Why does the subsidy matter?
The government’s reduction of subsidy assumes significance since such transactions are free of fees. For instance, when you swipe a debit or credit card at a point-of-sale terminal, the merchant has to pay a fee to the payment processing company, such as Visa or Mastercard, to complete the digital transaction. For debit cards, this may be in the tune of 0.25 per cent to 1 per cent, whereas credit cards command a slightly higher fee of 2-3 per cent.
However, this is not the case when it comes to UPI payments. Banks and fintech companies continue to burn money to process transactions of all sizes on UPI since it is free of charge.
In such a situation, where UPI payments as a product do not contribute significantly to a company’s topline, government incentives like the one announced in the budget partially cover some payment processing expenses for fintech firms. In industry jargon, these processing charges are called the merchant discount rate, or MDR, which is the fee charged by the processor for each UPI transaction made using a debit or credit card.
Is MDR on its way out?
Experts say the Budgetary outlay for FY26 for UPI payments is too low. For instance, one of the listed fintech players Paytm, which is among the market leaders in this category, earned Rs 288 crore for FY24. At the time, the centre had allocated Rs 2,485 crore for the promotion of UPI and RuPay credit card transactions.

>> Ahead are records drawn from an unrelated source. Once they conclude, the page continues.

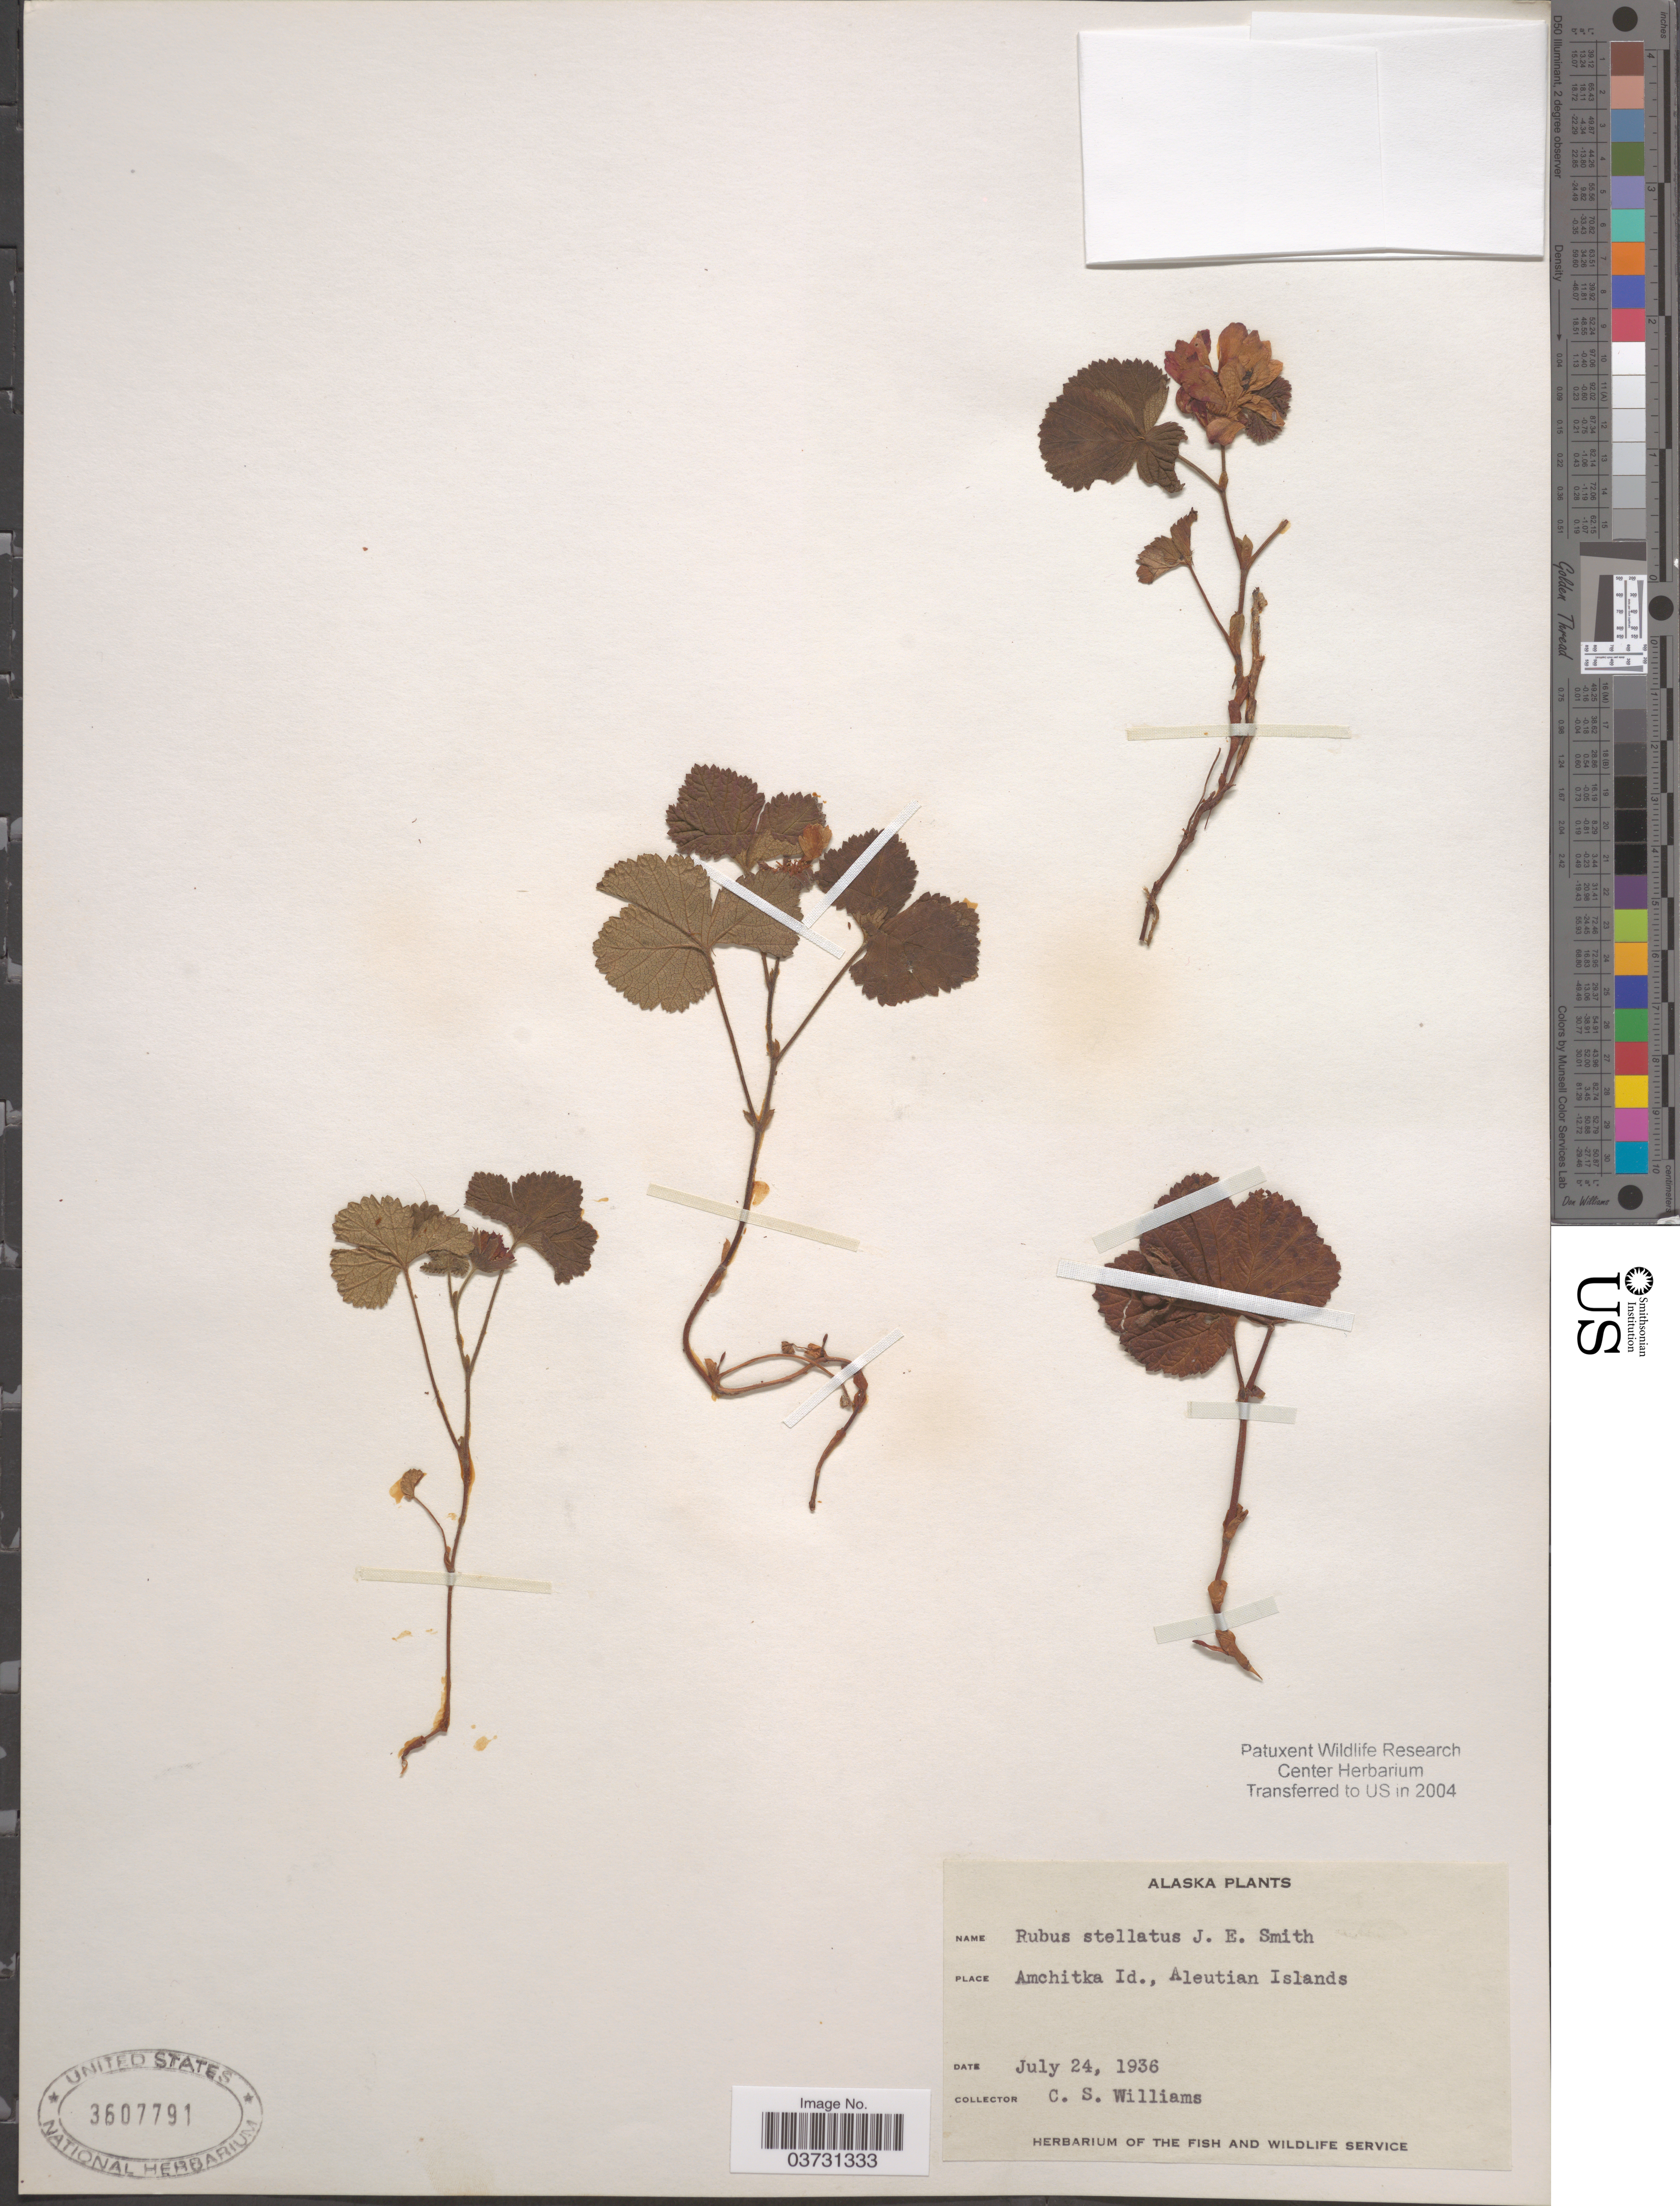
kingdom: Plantae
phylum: Tracheophyta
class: Magnoliopsida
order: Rosales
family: Rosaceae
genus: Rubus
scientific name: Rubus stellatus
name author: Sm.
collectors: C. Williams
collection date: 1936-07-24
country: United States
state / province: Alaska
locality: Amchitka Id., Aleutian Islands.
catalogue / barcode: US 3607791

“A cumulative lower amount in the current budget implies a much smaller pie to be divided amongst payment processing entities with the resultant receipt being much lower,” a top executive at a fintech firm said, requesting anonymity.
However, analysts are reading the development in the context of an MDR being on the cards for UPI transactions.
“What are your thoughts on the cut in budgetary allocation to UPI incentives from Rs 2,000 crores to Rs 400 crore to Rs 500 crore. Is this a precursor to MDR coming back on UPI?” an analyst asked fintech founders in one of their conference calls.
India’s UPI ecosystem, including third party application providers (TPAPs) and banks, processed a record of over 172 billion transactions in 2024 alone.
That said, the final allocation for such incentives tends to be higher than the initial outlay. For example, the government only allocated Rs 1,441 crore in FY25, which rose to Rs 2,000 crore in the final allocation.
“I don’t see there being a significant increase given the fact that the initial outlay itself has been slashed by a major percentage,” another person said.